Shopify
Shopify uses a custom project management and knowledge base tool called the Vault. All project work is tracked across four stages from Proposal to Prototype to Build and finally to Release. For a project to advance, it must be reviewed and approved by appropriate leaders within the company.
A tool that can't keep up
While effective as a single repository of project information, the Vault struggled as a tool for alignment.
In short, project reviews by company leaders took too long.
Rather than wait, teams often moved forward without critical feedback, risking valuable time and effort should their work not align with leadership's strategic vision.
As the lead designer on the Vault, I partnered with a team of 6 engineers over the course of 2 months to investigate this problem and redesign the project review process as a whole.
An opaque system
To get a more nuanced sense of what was hurting the review process, I interviewed 14 company leaders in 10 days. In these remote moderated sessions, I asked opened-ended questions to collect broad feedback in addition to showing specific pages to assess usability.
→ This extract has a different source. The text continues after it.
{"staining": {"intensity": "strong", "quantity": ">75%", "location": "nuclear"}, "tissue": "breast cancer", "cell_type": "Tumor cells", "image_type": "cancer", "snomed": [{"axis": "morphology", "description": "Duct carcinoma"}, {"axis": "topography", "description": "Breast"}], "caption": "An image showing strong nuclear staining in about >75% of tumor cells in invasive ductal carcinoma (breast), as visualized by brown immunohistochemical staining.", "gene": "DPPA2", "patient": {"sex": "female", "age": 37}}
I summarized my findings into 3 main areas of frustration.
Workflow
Reviewers needed a more discrete way to request changes; a simple yes or no wasn't adequate.
Awareness
Reviewers often questioned if the right people saw the project.
Speed
Reviewers couldn't say for sure as to why reviews took so long.
Optimizing for speed and accountability
Our goals reflected a focus on minimizing the time it took for projects to be reviewed and transitioned from one phase to the next.
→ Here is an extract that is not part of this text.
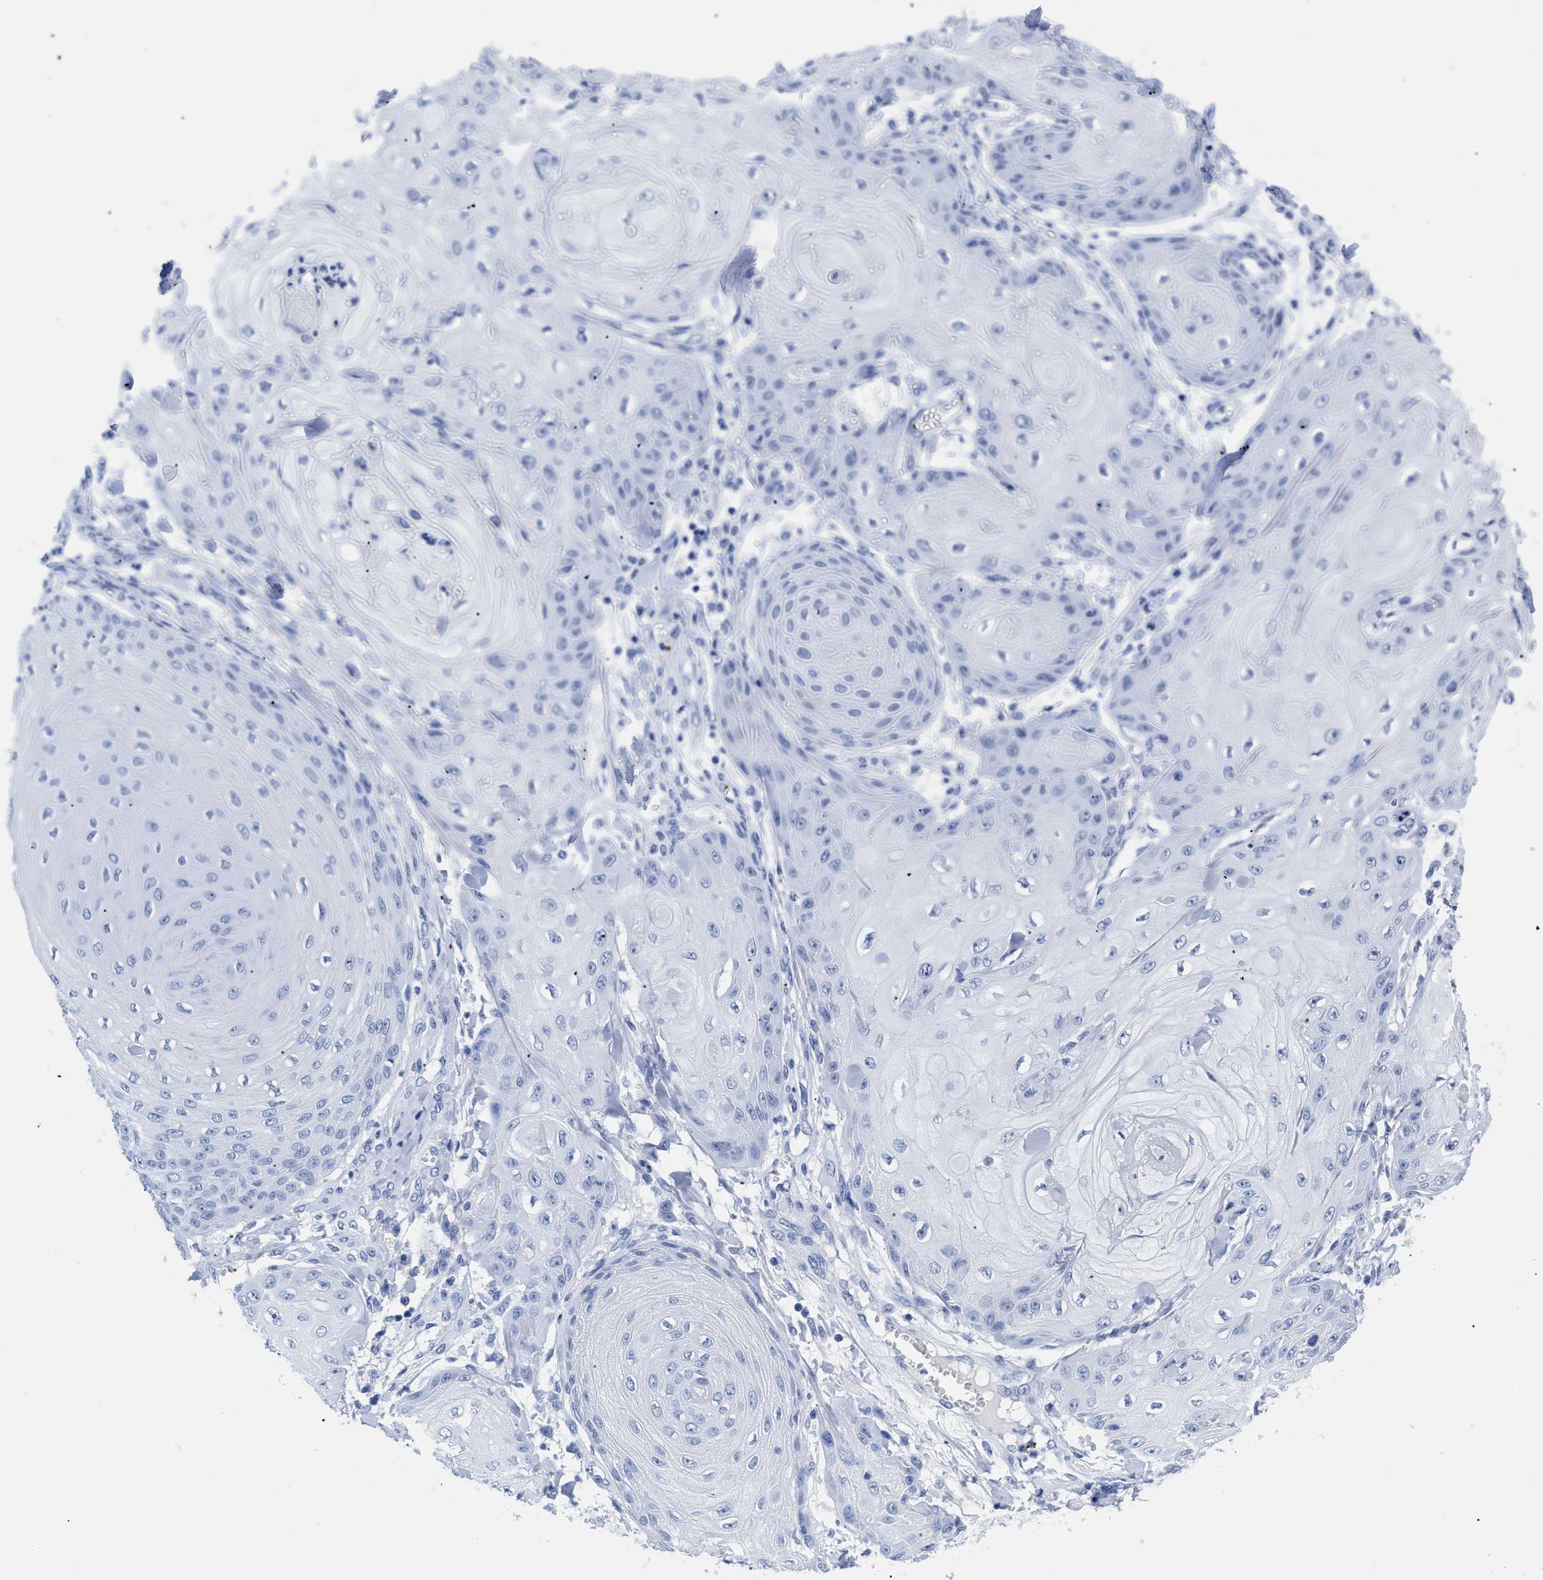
{"staining": {"intensity": "negative", "quantity": "none", "location": "none"}, "tissue": "skin cancer", "cell_type": "Tumor cells", "image_type": "cancer", "snomed": [{"axis": "morphology", "description": "Squamous cell carcinoma, NOS"}, {"axis": "topography", "description": "Skin"}], "caption": "This is an IHC photomicrograph of skin cancer (squamous cell carcinoma). There is no staining in tumor cells.", "gene": "TREML1", "patient": {"sex": "male", "age": 74}}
- Decrease time between review open and closed to 7 days
- Decrease reviewer response time to 4 days
- Increase reviewer response rate to 95%
Designing quickly
At the outset, the most obvious change to the review experience was to add a third option for reviewers to Request changes. This would discretely put accountability back on project champions and make it clear that the review needed revisions before moving forward.
In terms of domain model, our team lead proposed a system that largely removed automatic reviewer assignments. Instead, project champions and other reviewers should be able to add and remove anyone at the company to review projects. This would promote accountability; all assigned reviewers were expected to take action or be removed.
Anchored by these changes, I explored several different ideas. With speed a priority and without a robust design system, I worked in wireframes.
Initial wireframe with additional radio buttons and review timeline.
Follow up wireframe with list of reviewers and tabs for jumping to page sections.
A single timeline
From a design perspective, one of the primary drawbacks of the current experience stemmed from the scattering of important actions. Reviewers had to interact with one area to review the project, another area to comment, and still other areas to pause and pre-approve. Interpreting everything and taking action required excessive jumping and cognitive load.
Based on conversations with other designers and our team lead, I pursued a single timeline of events.
Final design that pairs a single review timeline and feedback box with an editable list of reviewers.
In the new design, reviewers can read through a consolidated history of feedback and events before leaving their own feedback. All related actions are combined into one box.
In terms of accountability, the right rail prominently displays the status of the review and the reviewers assigned. Should a reviewer not be included in the review, they can easily be removed, skipping the timeline content entirely.
Resource links are pulled out for reviewers looking to dig deeper into specific deliverables. In my interviews, several reviewers expressed dismay that they had to hunt for this information.
Senior company leaders known as OK2 Reviewers are able to approve projects through multiple phases and advance projects immediately with a Force approve.
Because actions within the feedback box are role dependent, I made sure to design each state, suggesting specific helper text to clarify each action.
When opening a review, project champions are free to add any number of reviewers and project resources.
Within a week of launch, metrics showed clear improvement in review speed.